The hermit walked back to the hermitage. At the door stood Bob
Binkley, his old friend and companion of the days before he had
renounced the world--Bob, himself, arrayed like the orchids of the
greenhouse in the summer man's polychromatic garb--Bob, the
millionaire, with his fat, firm, smooth, shrewd face, his diamond
rings, sparkling fob-chain, and pleated bosom. He was two years older
than the hermit, and looked five years younger.
"You're Hamp Ellison, in spite of those whiskers and that going-away
bathrobe," he shouted. "I read about you on the bill of fare at the
inn. They've run your biography in between the cheese and 'Not
Responsible for Coats and Umbrellas.' What 'd you do it for, Hamp?
And ten years, too--geewhilikins!"
"You're just the same," said the hermit. "Come in and sit down. Sit
on that limestone rock over there; it's softer than the granite."
"I can't understand it, old man," said Binkley. "I can see how you
could give up a woman for ten years, but not ten years for a woman.
Of course I know why you did it. Everybody does. Edith Carr. She
jilted four or five besides you. But you were the only one who took
to a hole in the ground. The others had recourse to whiskey, the
Klondike, politics, and that similia similibus cure. But, say--Hamp,
Edith Carr was just about the finest woman in the world--high-toned
and proud and noble, and playing her ideals to win at all kinds of
odds. She certainly was a crackerjack."
"After I renounced the world," said the hermit, "I never heard of her
again."
"She married me," said Binkley.
The hermit leaned against the wooden walls of his ante-cave and
wriggled his toes.
"I know how you feel about it," said Binkley. "What else could she
do? There were her four sisters and her mother and old man Carr--you
remember how he put all the money he had into dirigible balloons?
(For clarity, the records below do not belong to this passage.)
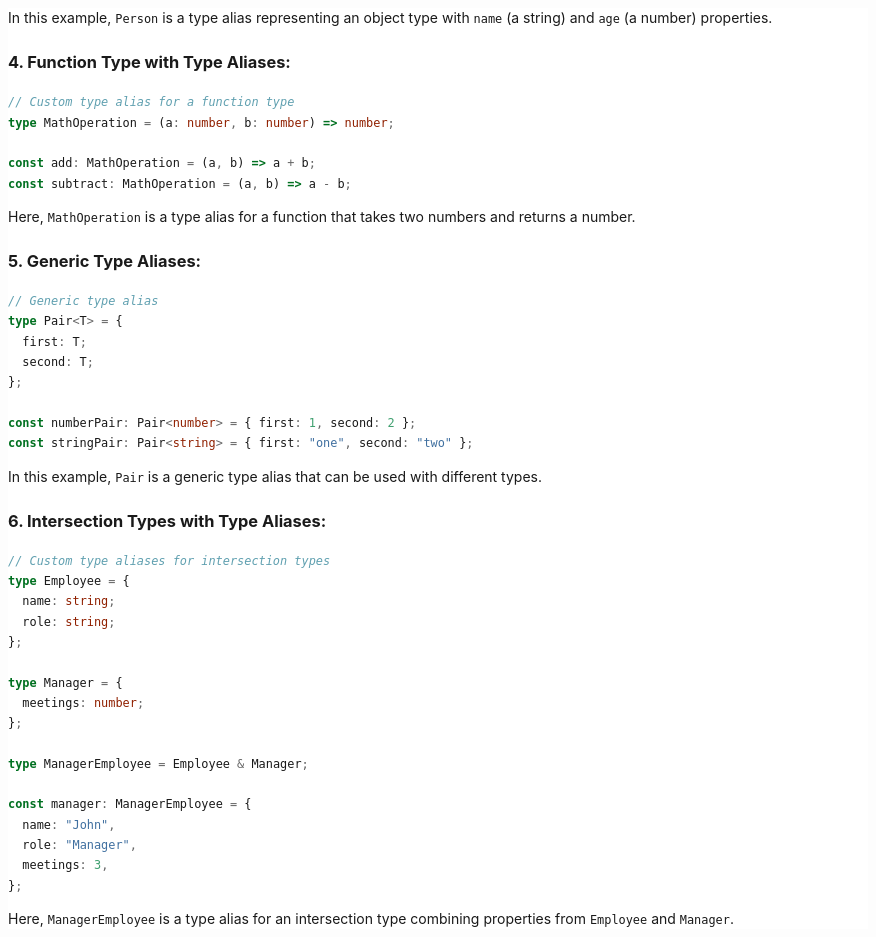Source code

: In this example, `Person` is a type alias representing an object type with `name` (a string) and `age` (a number) properties.

### 4. Function Type with Type Aliases:

```typescript
// Custom type alias for a function type
type MathOperation = (a: number, b: number) => number;

const add: MathOperation = (a, b) => a + b;
const subtract: MathOperation = (a, b) => a - b;
```

Here, `MathOperation` is a type alias for a function that takes two numbers and returns a number.

### 5. Generic Type Aliases:

```typescript
// Generic type alias
type Pair<T> = {
  first: T;
  second: T;
};

const numberPair: Pair<number> = { first: 1, second: 2 };
const stringPair: Pair<string> = { first: "one", second: "two" };
```

In this example, `Pair` is a generic type alias that can be used with different types.

### 6. Intersection Types with Type Aliases:

```typescript
// Custom type aliases for intersection types
type Employee = {
  name: string;
  role: string;
};

type Manager = {
  meetings: number;
};

type ManagerEmployee = Employee & Manager;

const manager: ManagerEmployee = {
  name: "John",
  role: "Manager",
  meetings: 3,
};
```

Here, `ManagerEmployee` is a type alias for an intersection type combining properties from `Employee` and `Manager`.
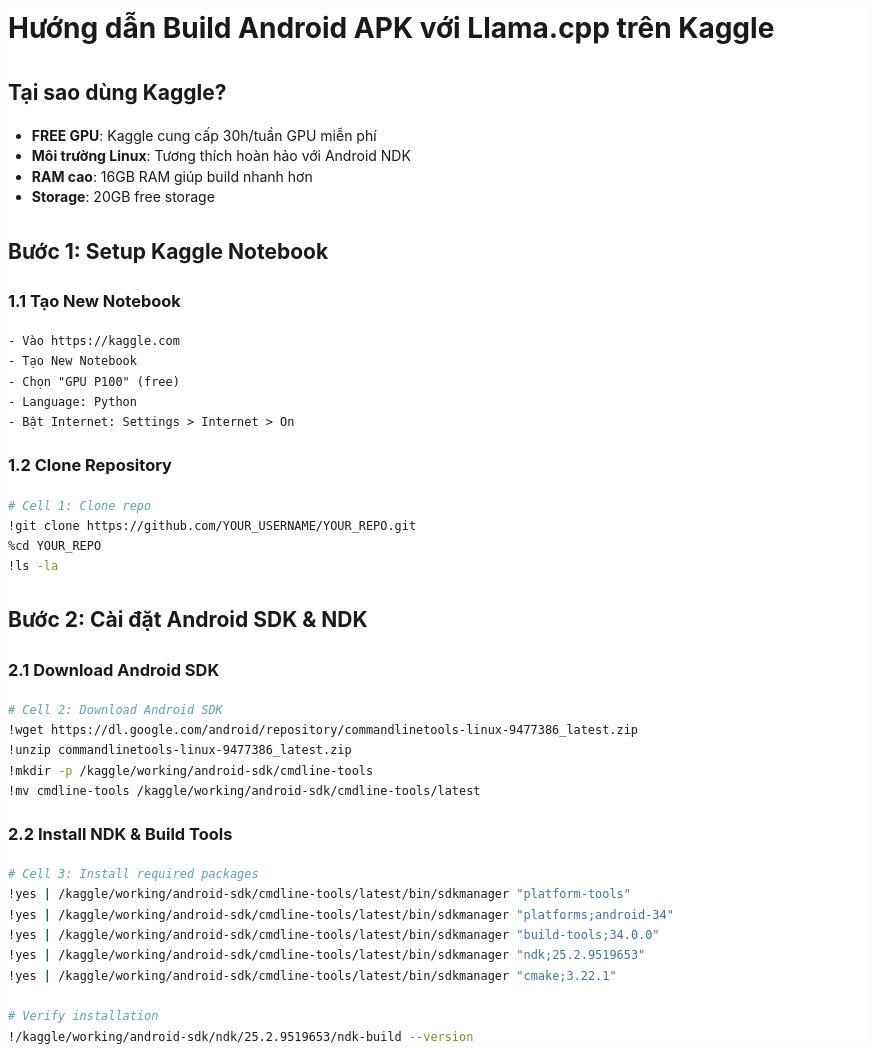 
# Hướng dẫn Build Android APK với Llama.cpp trên Kaggle

## Tại sao dùng Kaggle?
- **FREE GPU**: Kaggle cung cấp 30h/tuần GPU miễn phí
- **Môi trường Linux**: Tương thích hoàn hảo với Android NDK
- **RAM cao**: 16GB RAM giúp build nhanh hơn
- **Storage**: 20GB free storage

## Bước 1: Setup Kaggle Notebook

### 1.1 Tạo New Notebook
```
- Vào https://kaggle.com
- Tạo New Notebook 
- Chọn "GPU P100" (free)
- Language: Python
- Bật Internet: Settings > Internet > On
```

### 1.2 Clone Repository
```bash
# Cell 1: Clone repo
!git clone https://github.com/YOUR_USERNAME/YOUR_REPO.git
%cd YOUR_REPO
!ls -la
```

## Bước 2: Cài đặt Android SDK & NDK

### 2.1 Download Android SDK
```bash
# Cell 2: Download Android SDK
!wget https://dl.google.com/android/repository/commandlinetools-linux-9477386_latest.zip
!unzip commandlinetools-linux-9477386_latest.zip
!mkdir -p /kaggle/working/android-sdk/cmdline-tools
!mv cmdline-tools /kaggle/working/android-sdk/cmdline-tools/latest
```

### 2.2 Install NDK & Build Tools
```bash
# Cell 3: Install required packages
!yes | /kaggle/working/android-sdk/cmdline-tools/latest/bin/sdkmanager "platform-tools"
!yes | /kaggle/working/android-sdk/cmdline-tools/latest/bin/sdkmanager "platforms;android-34"
!yes | /kaggle/working/android-sdk/cmdline-tools/latest/bin/sdkmanager "build-tools;34.0.0"
!yes | /kaggle/working/android-sdk/cmdline-tools/latest/bin/sdkmanager "ndk;25.2.9519653"
!yes | /kaggle/working/android-sdk/cmdline-tools/latest/bin/sdkmanager "cmake;3.22.1"

# Verify installation
!/kaggle/working/android-sdk/ndk/25.2.9519653/ndk-build --version
```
Well, everything was coming down and nothing going up with 'em, as
you might say. Well, I know Edith as well as you do--although I
married her. I was worth a million then, but I've run it up since to
between five and six. It wasn't me she wanted as much as--well, it
was about like this. She had that bunch on her hands, and they had to
be taken care of. Edith married me two months after you did the
ground-squirrel act. I thought she liked me, too, at the time."